Robert King has been the President of the Portland Police Association for the last 5 years. The Association represents 950 police officers, sergeants, detectives and criminalists. Robert holds the rank of detective and has 18 years of police service. He has been a patrol officer, trainer, SWAT team member and ran the police bureau's Employee Assistance Program prior to promotion to detective. He has been involved in two uses of deadly force and has a special concern for officer recovery from critical incidents and ensuring they are protected through the investigation and internal investigative processes.

William Lewinski, Ph.D. is a Professor at Minnesota State University-Mankato and a specialist in police psychology.
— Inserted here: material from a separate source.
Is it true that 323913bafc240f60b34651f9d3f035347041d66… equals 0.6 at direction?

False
He has lectured and testified extensively internationally on among other subjects, the human factors in lethal force, and is the founder and Director of Force Science Research Center.

Brian Martinek, Chief Vancouver Police Department started in criminal justice system in 1985 as a juvenile counselor and probation officer in Utah. From there he went to Multnomah County Sheriff's Office in Portland, Oregon rising to the rank of Captain in the Operations Section. In 2001, he became a Deputy Chief for the City of Vancouver, made Acting Chief in May 2002, and was appointed Chief of Police in October 2002. He has a degree in psychology from the University of Utah and is a graduate of the FBI National Academy.
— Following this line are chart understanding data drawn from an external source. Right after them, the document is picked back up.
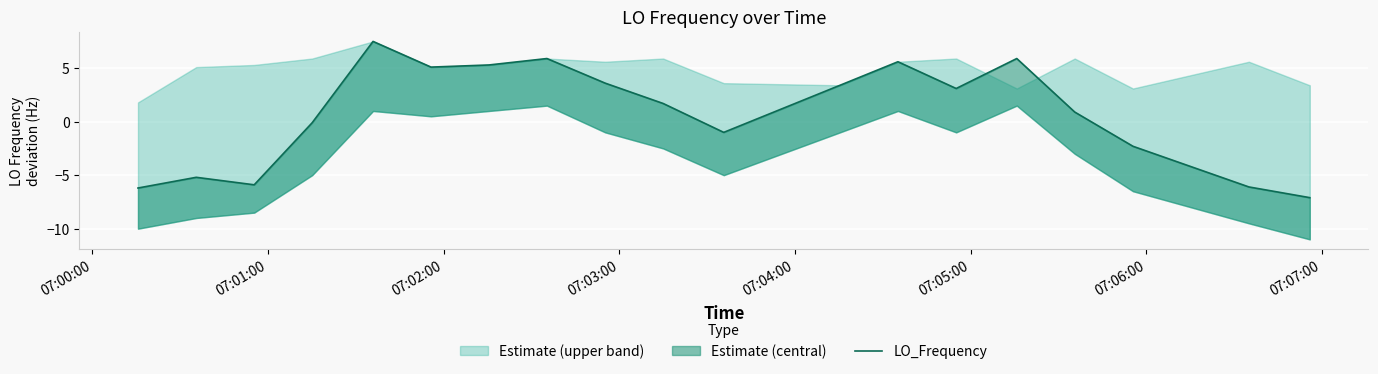

Reading left to right, extract all data points from this chart.

-6.2	-5.2	-5.9	-0.1	7.5	5.1	5.3	5.9	3.6	1.7	-1.0	3.4	5.6	3.1	5.9	0.9	-2.3	-6.1	-7.1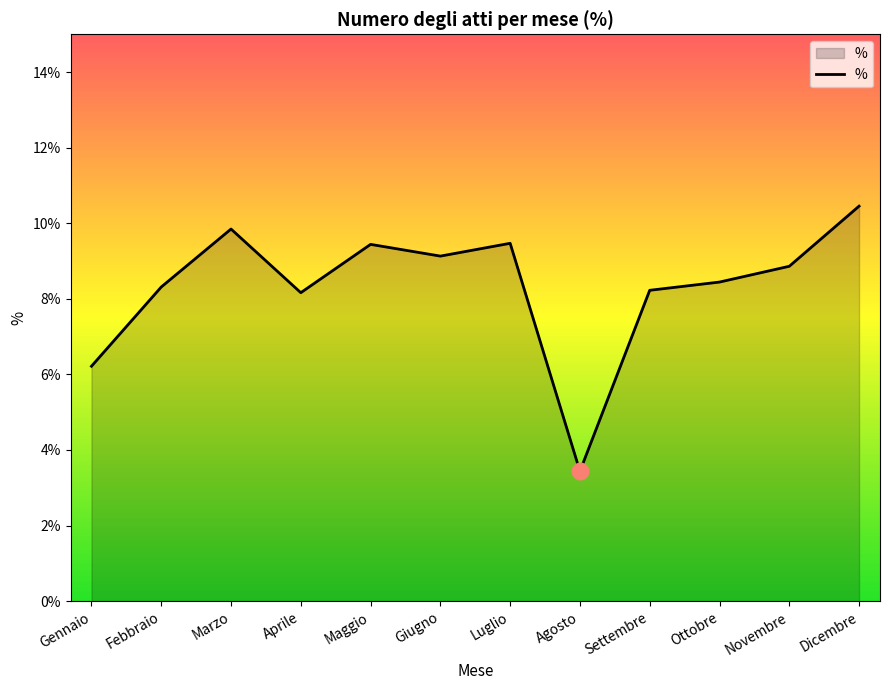

What is the difference between the maximum and minimum values?

7.0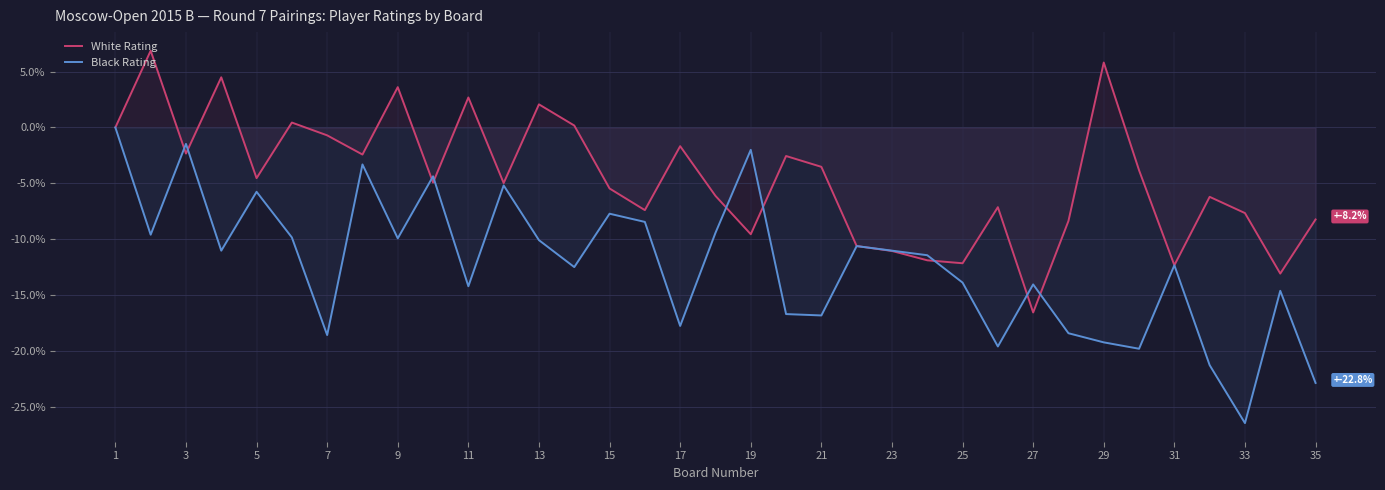

Read the Black Rating value at 33.

-26.4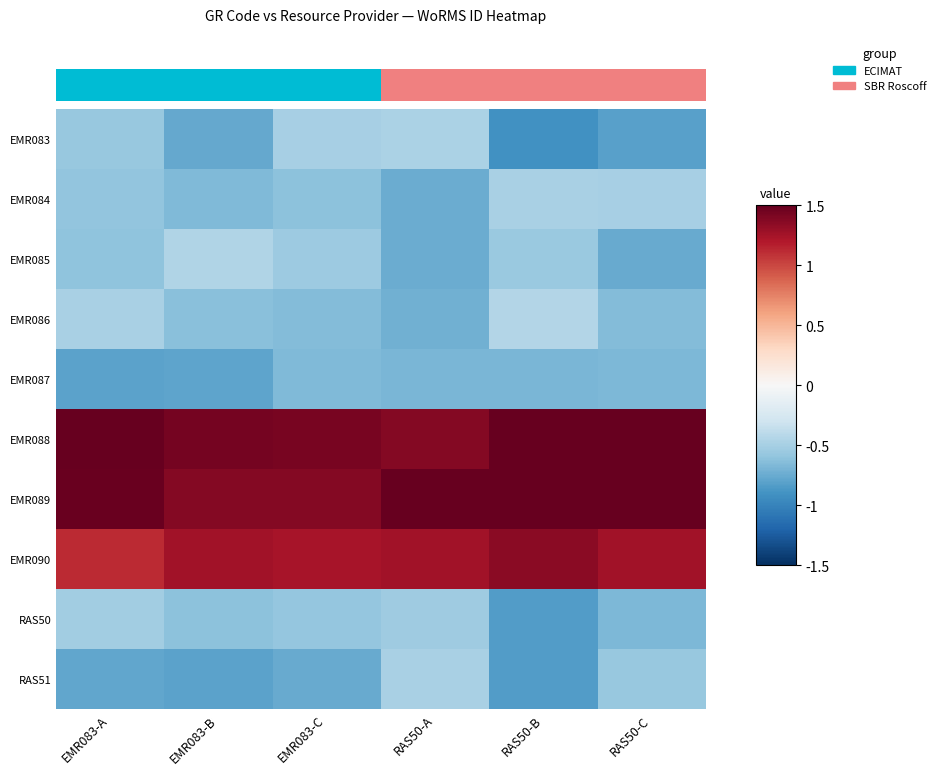

Reading left to right, transcribe all the data shown in this chart.

EMR083: EMR083-A=-0.6	EMR083-B=-0.8	EMR083-C=-0.5	RAS50-A=-0.5	RAS50-B=-0.9	RAS50-C=-0.8
EMR084: EMR083-A=-0.6	EMR083-B=-0.7	EMR083-C=-0.6	RAS50-A=-0.7	RAS50-B=-0.5	RAS50-C=-0.5
EMR085: EMR083-A=-0.6	EMR083-B=-0.4	EMR083-C=-0.5	RAS50-A=-0.7	RAS50-B=-0.6	RAS50-C=-0.8
EMR086: EMR083-A=-0.5	EMR083-B=-0.6	EMR083-C=-0.7	RAS50-A=-0.7	RAS50-B=-0.4	RAS50-C=-0.6
EMR087: EMR083-A=-0.8	EMR083-B=-0.8	EMR083-C=-0.7	RAS50-A=-0.7	RAS50-B=-0.7	RAS50-C=-0.7
EMR088: EMR083-A=1.5	EMR083-B=1.4	EMR083-C=1.4	RAS50-A=1.4	RAS50-B=1.5	RAS50-C=1.5
EMR089: EMR083-A=1.5	EMR083-B=1.4	EMR083-C=1.4	RAS50-A=1.5	RAS50-B=1.5	RAS50-C=1.5
EMR090: EMR083-A=1.1	EMR083-B=1.3	EMR083-C=1.2	RAS50-A=1.3	RAS50-B=1.4	RAS50-C=1.3
RAS50: EMR083-A=-0.5	EMR083-B=-0.6	EMR083-C=-0.6	RAS50-A=-0.5	RAS50-B=-0.8	RAS50-C=-0.7
RAS51: EMR083-A=-0.8	EMR083-B=-0.8	EMR083-C=-0.8	RAS50-A=-0.5	RAS50-B=-0.8	RAS50-C=-0.6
Greg Olson, Undersheriff for Marion County, began his career with Marion County in 1977. He is a graduate of the FBI National Academy and the O.E.D.I.

Raul Ramirez's public safety career spans 32 years, including 30 years with the Marion County Sheriff's Office and two years as a Juvenile Probation Officer. He has been the Sheriff since 1997, and the first Marion County Sheriff to come up through the ranks.
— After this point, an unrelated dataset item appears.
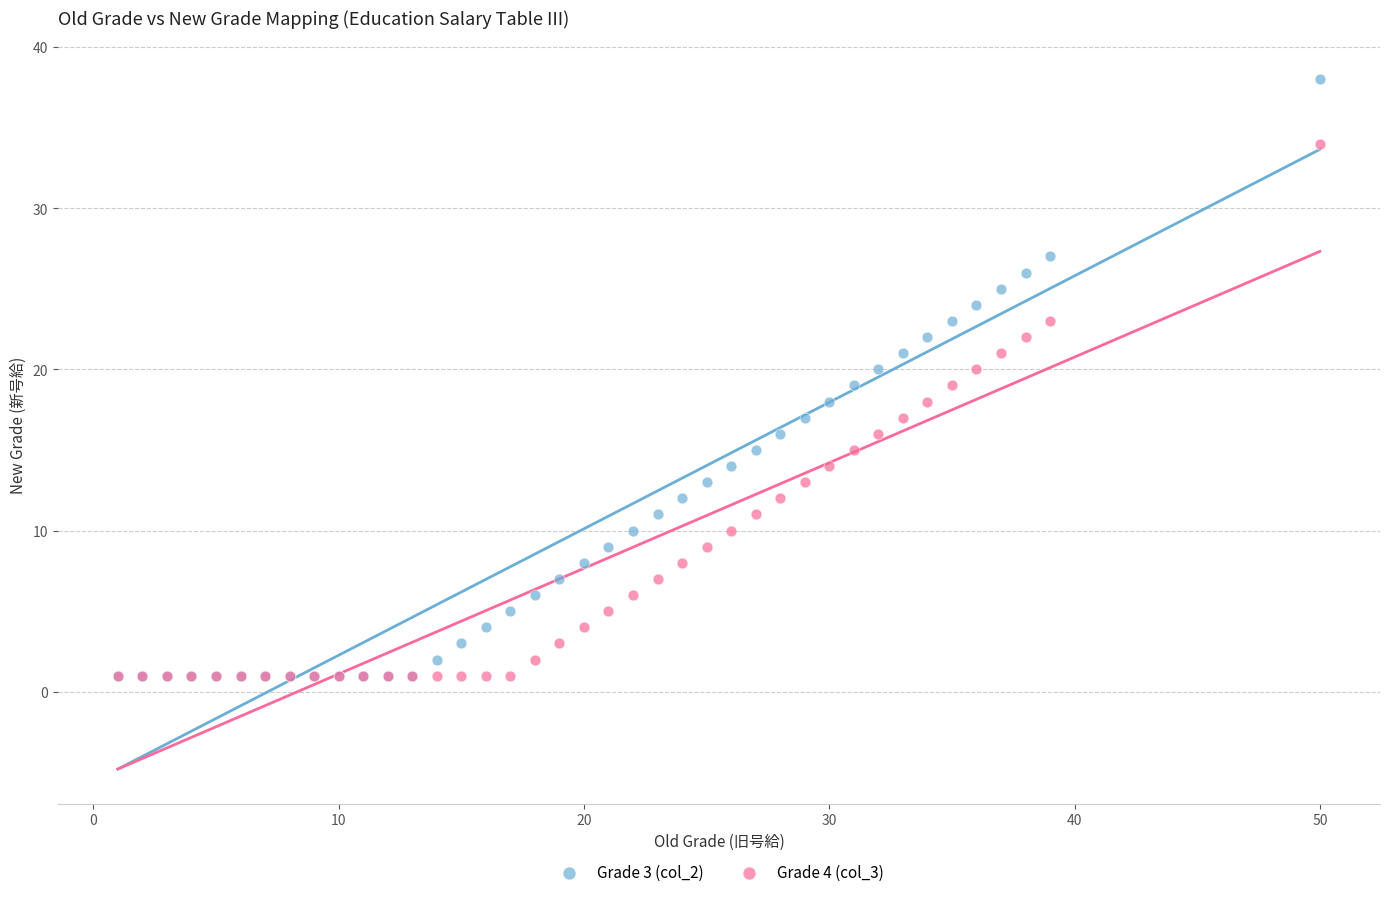

Which series reaches the maximum Y coordinate?

Grade 3 (col_2)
Michael Schrunk has been the elected District Attorney of Multnomah County since 1981.

David A. Snyder has been practicing law since 1980. Since 1987 he has been representing law enforcement labor organizations.

Michael Staropoli has been practicing law since 1983 and was a former Deputy District Attorney for Multnomah County. He has been representing officers involved in deadly force since 1991, and he has done so in more than 70 such incidents, involving numerous agencies.

David Woboril has been practicing law since 1982 and began defending The City of Portland and its officers in civil courts in 1989. He has been the Portland Police Bureau's legal advisor during two stints since 1996. He is a member of the IACP and Major Cities Chiefs Legal Officers' Sections and attends meetings of the Police Executive Research Forum.

On June 29 and 30, 2006
Monarch Hotel and Conference Center
12566 S.E. Ninety-Third Avenue
Clackamas, Oregon 97015

Print and mail this form, or click HERE to fill out the online form.
Tuition $275 per participant
$250 if three or more register from one agency
Thanks for posting this 27.Jun.2006 16:07


It would be great to have folks attend this and let us know how it goes, what is presented, etc. This information could be extremely valuable for anyone who is interested in self-defense, particularly when firearms are involved. While I have no sympathy for cops or anyone else who abuses their power or murders someone, it is worth noting that self-defense situations usually happen fast, in low-light situations and are generally extremely stressful. It is easy to make judgements about situations like that when you are safe at home on the computer and much harder when you are dealing with it yourself.